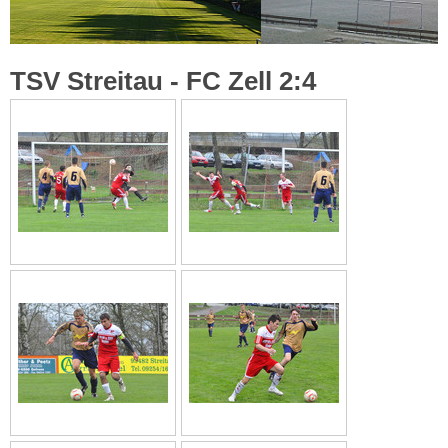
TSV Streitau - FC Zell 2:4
::::::
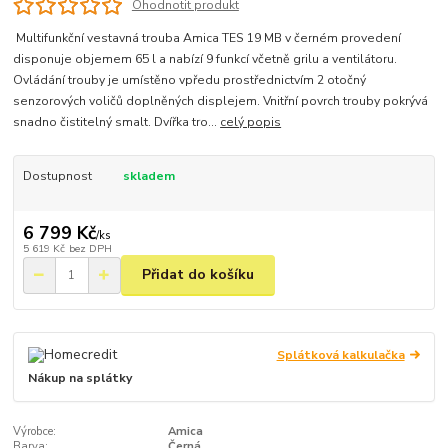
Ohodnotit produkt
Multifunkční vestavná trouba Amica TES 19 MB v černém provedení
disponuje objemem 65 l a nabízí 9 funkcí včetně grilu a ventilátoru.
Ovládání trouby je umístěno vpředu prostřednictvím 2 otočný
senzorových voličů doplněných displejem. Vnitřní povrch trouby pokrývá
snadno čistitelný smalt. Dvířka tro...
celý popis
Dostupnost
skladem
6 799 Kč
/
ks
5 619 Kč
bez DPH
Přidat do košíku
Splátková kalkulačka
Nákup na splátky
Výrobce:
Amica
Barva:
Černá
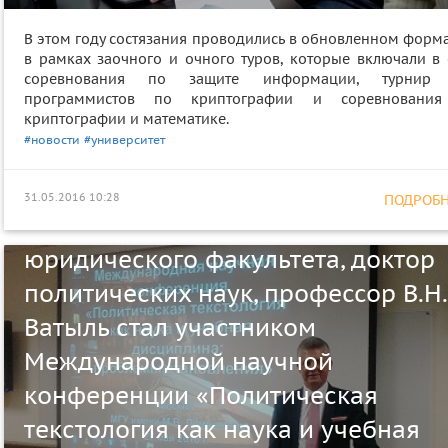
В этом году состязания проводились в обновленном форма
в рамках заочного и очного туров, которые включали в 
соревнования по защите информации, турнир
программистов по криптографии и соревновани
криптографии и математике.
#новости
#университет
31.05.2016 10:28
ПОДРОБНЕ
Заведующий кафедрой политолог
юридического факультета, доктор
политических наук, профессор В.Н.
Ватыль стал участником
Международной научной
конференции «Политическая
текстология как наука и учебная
::::::
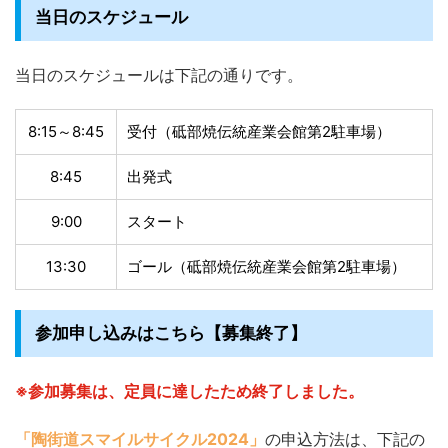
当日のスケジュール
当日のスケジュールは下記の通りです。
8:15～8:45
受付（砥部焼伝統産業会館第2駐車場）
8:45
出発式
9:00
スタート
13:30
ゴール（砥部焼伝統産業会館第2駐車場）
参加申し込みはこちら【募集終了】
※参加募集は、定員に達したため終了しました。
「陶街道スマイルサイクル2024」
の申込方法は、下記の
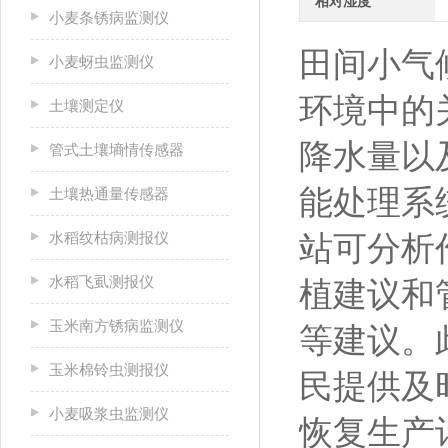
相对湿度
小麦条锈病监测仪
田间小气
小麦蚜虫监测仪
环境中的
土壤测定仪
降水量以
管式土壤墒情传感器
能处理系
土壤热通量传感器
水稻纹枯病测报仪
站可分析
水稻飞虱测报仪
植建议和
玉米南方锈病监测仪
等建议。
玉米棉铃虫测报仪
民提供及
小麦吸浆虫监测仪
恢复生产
::::::
In the data above, which lines include "криптографии"? Return those lines.

программистов по криптографии и соревновани
криптографии и математике.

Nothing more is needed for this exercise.